Friday, August 20, 2010

Day 1 at FGS Continued: An Evening in Old Appalachia

We had a lovely evening at the Museum of Appalachia in Norris, Tennessee. It couldn’t have been more perfect. We had a great time talking with Kimberly Powell of Genealogy and several other attendees on the bus ride to the Museum and at dinner. And Paula Stuart-Warren of Paula's Genealogical Eclectica made a wonderful “Bus Leader”! The Appalachian Hall of Fame was a total delight; below you’ll see that my pictures there heavily favored musical instruments. There were also several dulcimer players performing, and it was especially touching when they played “Amazing Grace” and the audience joined in the singing.

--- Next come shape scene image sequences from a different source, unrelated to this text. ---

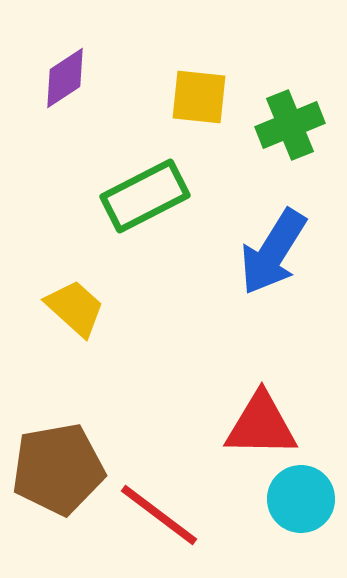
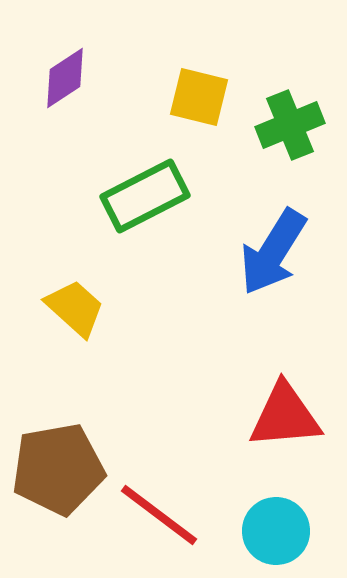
yellow square: rotated 8 degrees clockwise
red triangle: moved 24 px right, 9 px up; rotated 6 degrees counterclockwise
cyan circle: moved 25 px left, 32 px down
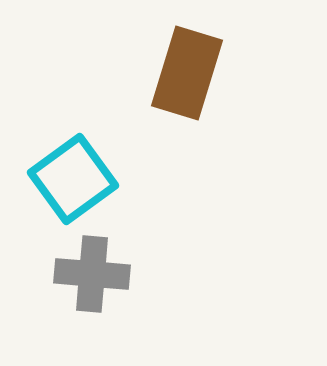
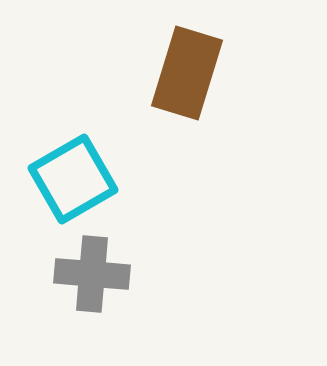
cyan square: rotated 6 degrees clockwise
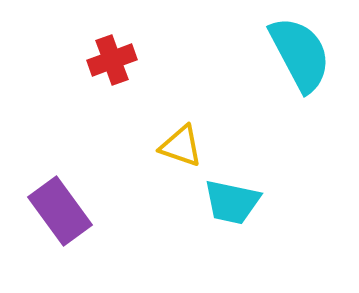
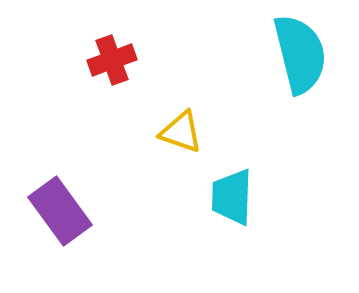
cyan semicircle: rotated 14 degrees clockwise
yellow triangle: moved 14 px up
cyan trapezoid: moved 5 px up; rotated 80 degrees clockwise
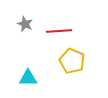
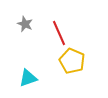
red line: moved 2 px down; rotated 70 degrees clockwise
cyan triangle: rotated 18 degrees counterclockwise
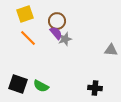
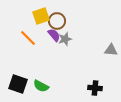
yellow square: moved 16 px right, 2 px down
purple semicircle: moved 2 px left, 2 px down
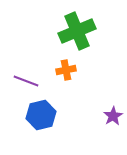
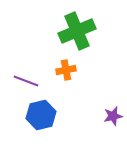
purple star: rotated 18 degrees clockwise
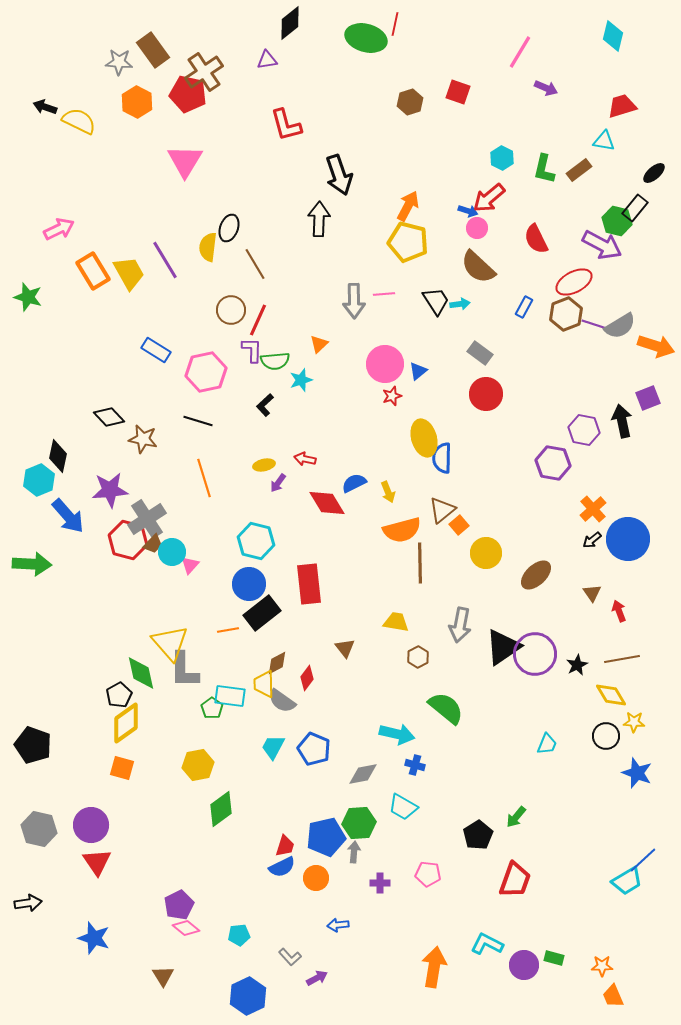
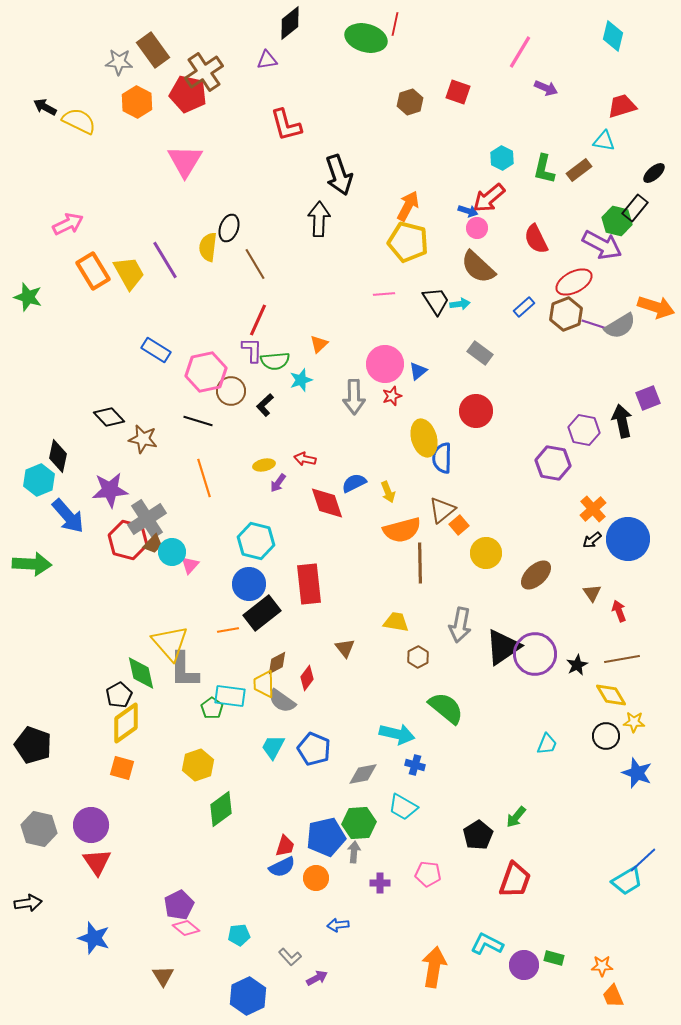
black arrow at (45, 107): rotated 10 degrees clockwise
pink arrow at (59, 229): moved 9 px right, 5 px up
gray arrow at (354, 301): moved 96 px down
blue rectangle at (524, 307): rotated 20 degrees clockwise
brown circle at (231, 310): moved 81 px down
orange arrow at (656, 346): moved 39 px up
red circle at (486, 394): moved 10 px left, 17 px down
red diamond at (327, 503): rotated 12 degrees clockwise
yellow hexagon at (198, 765): rotated 8 degrees counterclockwise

Next we went out to the Jail Cells and the Display Barn (the next set of pictures), but since it was starting to get dark, we opted to leave the rest of the other buildings to another visit (we will definitely come back to see everything – it’s worth it) and listen to the bluegrass concert from the stage on the lawn, which was where most of the FGS group had clustered. To bring the entire evening to a touching conclusion, John Rice Irwin himself joined the musicians with his mandolin and voice and also told a few stories (see the bottom picture). He is an amazing man, still active, who spent a good part of his life traveling around Southern Appalachia, collecting artifacts and interviewing the residents. He put the results together in this fascinating indoor/outdoor museum. While he made no effort for the displays to be “slick and shiny,” they are very informative and make a strong impact.

Toilet-seat banjo and gourd banjo




Fiddles of various shapes, sizes, and woods/colors

A "hubcap banjo"

A "ham can banjo"

A wandering peacock helps to entertain the audience

The Jail Cells

Some items in the Display Barn

John Rice Irwin joins the bluegrass players on the stage


  1. I'm so jealous-I've always wanted to visit the museum-but haven't got too yet. Glad it went so well for you.

  2. Tipper - You will really love it. It's not like so many other museums (which are sometimes in danger of resembling one another just a bit too much).